Yes, he thought there were a few inaccuracies, that is far from declaring the necessity and laying out a plan to do a revision finding, delineating and focusing on those few inaccuracies. (The Dean never did any systematic work in this field - zilch.) The only potential revision the Dean ever discussed would be in the future and would focus primarily on the Greek text of the TR. Maybe it would respect his textual theories, which had a bit of a Majority Text component yet ironically seemed to be sympathetic to the TR on all the doctrinally-charged Majority-TR divergences.

Quote:
Originally Posted by bibleprotector
the Septuagint knowledge seems to have been helpful in correcting longstanding typographical errors/variations in names in the AV.
And I am willing to accept this as a possibility, apparently only a secondary aspect. This far more likely had to do firstly with Greek word meanings. This would be a complementary error of the Dean to the error of his concerns about the TR text. My conjecture above about the Masoretic Text on this point omitted consideration of the NT aspect of the quote,. so I consider that conjecture in error, pending more checking. I consider Matthew's view (only names, typography) an example of seeing the Dean's statement with PCE glasses, rather than as involving word meanings.
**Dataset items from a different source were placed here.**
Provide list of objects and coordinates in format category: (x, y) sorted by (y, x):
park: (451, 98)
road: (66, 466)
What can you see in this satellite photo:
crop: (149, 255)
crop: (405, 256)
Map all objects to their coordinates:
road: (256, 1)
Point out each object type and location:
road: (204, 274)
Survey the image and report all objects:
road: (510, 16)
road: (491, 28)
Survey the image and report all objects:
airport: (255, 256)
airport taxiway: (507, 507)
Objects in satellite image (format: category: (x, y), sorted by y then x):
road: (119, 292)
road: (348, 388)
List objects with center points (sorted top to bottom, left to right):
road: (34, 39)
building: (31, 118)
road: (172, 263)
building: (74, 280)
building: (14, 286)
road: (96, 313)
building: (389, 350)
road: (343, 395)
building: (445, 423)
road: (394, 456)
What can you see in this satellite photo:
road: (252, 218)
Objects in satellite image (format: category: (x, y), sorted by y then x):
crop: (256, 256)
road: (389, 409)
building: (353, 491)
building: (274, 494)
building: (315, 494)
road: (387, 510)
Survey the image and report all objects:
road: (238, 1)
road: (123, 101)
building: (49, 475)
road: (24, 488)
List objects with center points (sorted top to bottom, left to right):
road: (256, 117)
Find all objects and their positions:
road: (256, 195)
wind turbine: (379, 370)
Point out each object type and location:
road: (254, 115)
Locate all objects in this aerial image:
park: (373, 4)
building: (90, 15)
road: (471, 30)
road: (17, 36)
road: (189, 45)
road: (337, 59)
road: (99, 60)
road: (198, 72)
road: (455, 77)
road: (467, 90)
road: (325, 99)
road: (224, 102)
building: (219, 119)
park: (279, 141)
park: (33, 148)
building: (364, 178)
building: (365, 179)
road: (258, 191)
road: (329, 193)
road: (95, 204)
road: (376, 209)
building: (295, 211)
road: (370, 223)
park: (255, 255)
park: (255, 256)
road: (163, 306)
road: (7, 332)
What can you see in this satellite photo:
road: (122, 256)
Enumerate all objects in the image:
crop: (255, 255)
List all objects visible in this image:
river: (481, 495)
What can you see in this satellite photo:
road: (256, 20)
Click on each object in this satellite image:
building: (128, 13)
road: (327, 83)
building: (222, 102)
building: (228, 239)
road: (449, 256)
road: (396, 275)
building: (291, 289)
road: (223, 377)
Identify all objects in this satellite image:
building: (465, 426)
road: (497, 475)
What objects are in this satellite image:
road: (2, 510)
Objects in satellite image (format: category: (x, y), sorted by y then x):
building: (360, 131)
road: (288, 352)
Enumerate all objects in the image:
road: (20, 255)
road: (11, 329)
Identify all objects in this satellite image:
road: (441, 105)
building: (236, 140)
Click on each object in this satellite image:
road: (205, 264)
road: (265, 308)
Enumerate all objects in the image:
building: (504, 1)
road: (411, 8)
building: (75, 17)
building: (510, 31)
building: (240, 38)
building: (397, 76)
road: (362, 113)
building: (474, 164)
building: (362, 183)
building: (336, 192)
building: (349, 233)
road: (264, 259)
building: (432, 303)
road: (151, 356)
There is certainly no reason to assume that the Dean considered all the Greek-English word meaning translations in the KJB as without error, thus the Ockham's understanding of the Greek OT comment would be that you would modify some translations based on fuller Greek OT word meanings. Of course the King James Bible translators were superb on this element themselves, so this particular concept is without either much sense or any validity, simillar to the Dean proclivity to want to conform the TR text a bit more to a Greek Majority text.

Quote:
Originally Posted by bibleprotector
I stand by my claim that Burgon had the specific aim and wish for the conservative revising of the KJB, which would certainly include, “representing certain words more accurately, — here and there translating a tense with greater precision, — getting rid of a few archaisms”.
And your claiming that this plan was a "necessity" "laid out" by the Dean, in a statement that even ignored the far more consequential aspect of a possible future generation TR update, remains an example of writing designed to deflect and divert (towards the PCE concept) rather than inform the reader about the Dean's views. It is good that the reader is now informed, not so good that you still insist on the same writing misrepresentation.

And such deflective historical revisionism works against the laudatory aims of the PCE
And is totally unnecessary.

Shalom,
Steven

Last edited by Steven Avery; 07-10-2008 at 11:57 AM.